→ What needs to be done: Everything in the records except the pictures needs to be printed again exactly.

→ Available records:
*-*-*

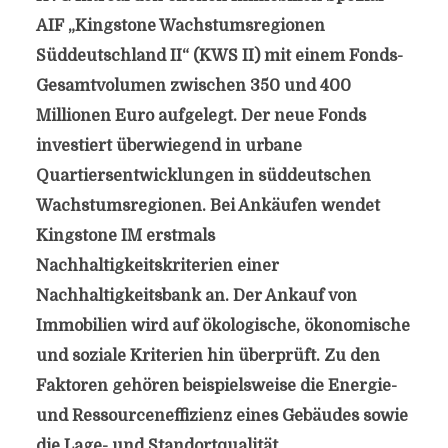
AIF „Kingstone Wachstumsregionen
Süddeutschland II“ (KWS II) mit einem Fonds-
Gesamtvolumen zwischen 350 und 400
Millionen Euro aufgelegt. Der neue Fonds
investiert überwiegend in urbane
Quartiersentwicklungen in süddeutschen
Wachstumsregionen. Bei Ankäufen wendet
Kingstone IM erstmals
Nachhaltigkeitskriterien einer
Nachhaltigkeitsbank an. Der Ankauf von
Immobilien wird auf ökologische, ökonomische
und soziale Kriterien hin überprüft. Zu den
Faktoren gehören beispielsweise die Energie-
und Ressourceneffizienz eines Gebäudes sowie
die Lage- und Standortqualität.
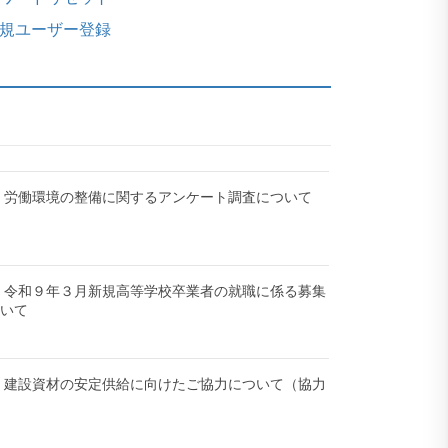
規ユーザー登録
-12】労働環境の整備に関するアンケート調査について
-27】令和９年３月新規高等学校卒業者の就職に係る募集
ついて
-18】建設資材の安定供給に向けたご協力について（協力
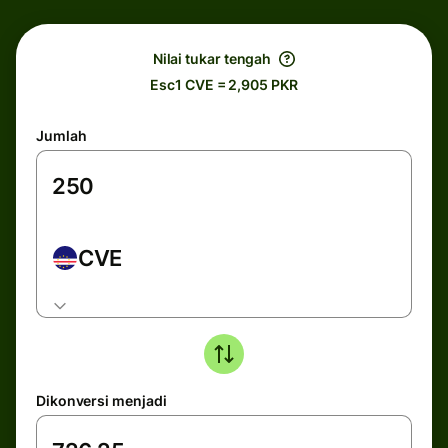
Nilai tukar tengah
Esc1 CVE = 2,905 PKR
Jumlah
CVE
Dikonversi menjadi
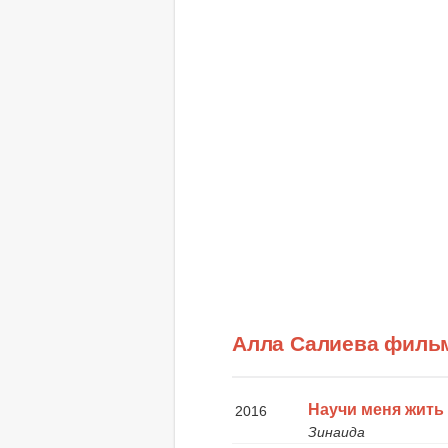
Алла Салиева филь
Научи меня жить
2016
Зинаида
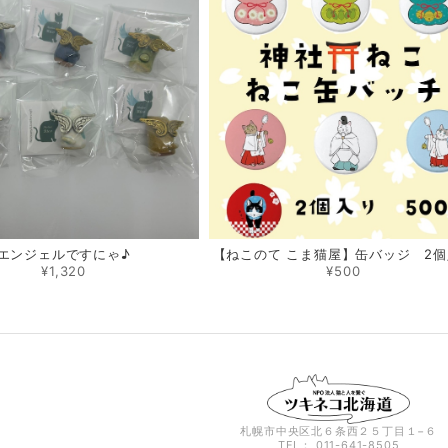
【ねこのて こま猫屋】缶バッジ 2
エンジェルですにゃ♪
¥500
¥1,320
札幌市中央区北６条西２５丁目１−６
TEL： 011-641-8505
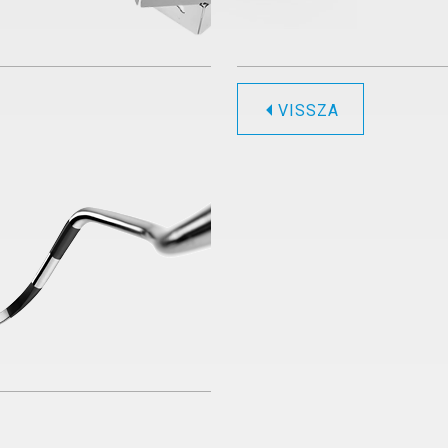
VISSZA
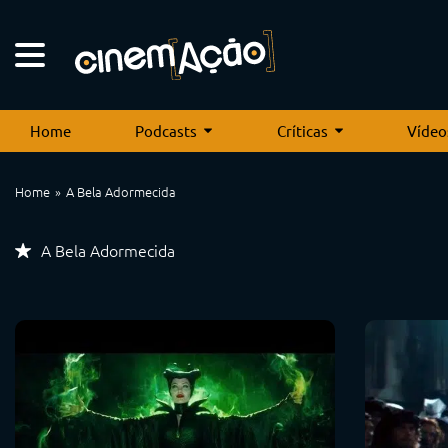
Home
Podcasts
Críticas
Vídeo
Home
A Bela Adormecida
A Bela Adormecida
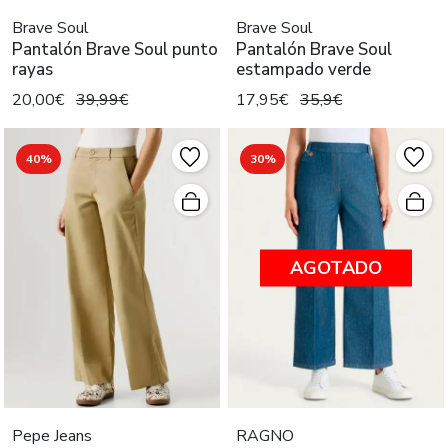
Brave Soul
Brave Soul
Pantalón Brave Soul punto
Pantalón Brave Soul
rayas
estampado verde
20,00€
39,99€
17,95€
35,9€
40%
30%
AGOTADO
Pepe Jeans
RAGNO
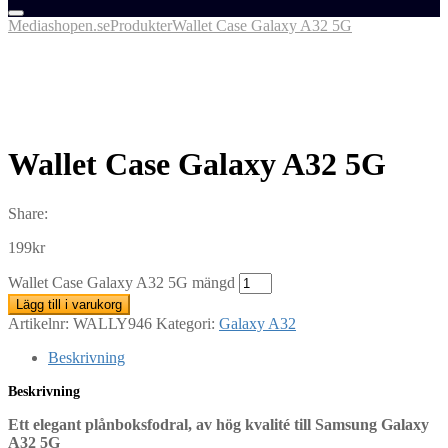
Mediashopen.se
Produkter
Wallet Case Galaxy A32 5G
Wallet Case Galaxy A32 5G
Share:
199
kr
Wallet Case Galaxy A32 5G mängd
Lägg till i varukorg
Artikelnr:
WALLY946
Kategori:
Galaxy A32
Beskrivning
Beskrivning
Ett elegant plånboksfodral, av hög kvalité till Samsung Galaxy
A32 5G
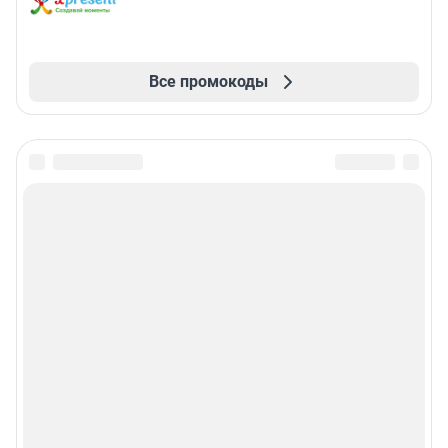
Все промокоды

*-*-*

→ Task response:
AIF „Kingstone Wachstumsregionen
Süddeutschland II“ (KWS II) mit einem Fonds-
Gesamtvolumen zwischen 350 und 400
Millionen Euro aufgelegt. Der neue Fonds
investiert überwiegend in urbane
Quartiersentwicklungen in süddeutschen
Wachstumsregionen. Bei Ankäufen wendet
Kingstone IM erstmals
Nachhaltigkeitskriterien einer
Nachhaltigkeitsbank an. Der Ankauf von
Immobilien wird auf ökologische, ökonomische
und soziale Kriterien hin überprüft. Zu den
Faktoren gehören beispielsweise die Energie-
und Ressourceneffizienz eines Gebäudes sowie
die Lage- und Standortqualität.
規ユーザー登録
-12】労働環境の整備に関するアンケート調査について
-27】令和９年３月新規高等学校卒業者の就職に係る募集
ついて
-18】建設資材の安定供給に向けたご協力について（協力
Nilai tukar tengah
Esc1 CVE = 2,905 PKR
Jumlah
CVE
Dikonversi menjadi
Алла Салиева филь
Научи меня жить
2016
Зинаида
【ねこのて こま猫屋】缶バッジ 2
エンジェルですにゃ♪
¥500
¥1,320
札幌市中央区北６条西２５丁目１−６
TEL： 011-641-8505
VISSZA
Home
Podcasts
Críticas
Vídeo
Home
A Bela Adormecida
A Bela Adormecida
Brave Soul
Brave Soul
Pantalón Brave Soul punto
Pantalón Brave Soul
rayas
estampado verde
20,00€
39,99€
17,95€
35,9€
40%
30%
AGOTADO
Pepe Jeans
RAGNO
Mediashopen.se
Produkter
Wallet Case Galaxy A32 5G
Wallet Case Galaxy A32 5G
Share:
199
kr
Wallet Case Galaxy A32 5G mängd
Lägg till i varukorg
Artikelnr:
WALLY946
Kategori:
Galaxy A32
Beskrivning
Beskrivning
Ett elegant plånboksfodral, av hög kvalité till Samsung Galaxy
A32 5G
Все промокоды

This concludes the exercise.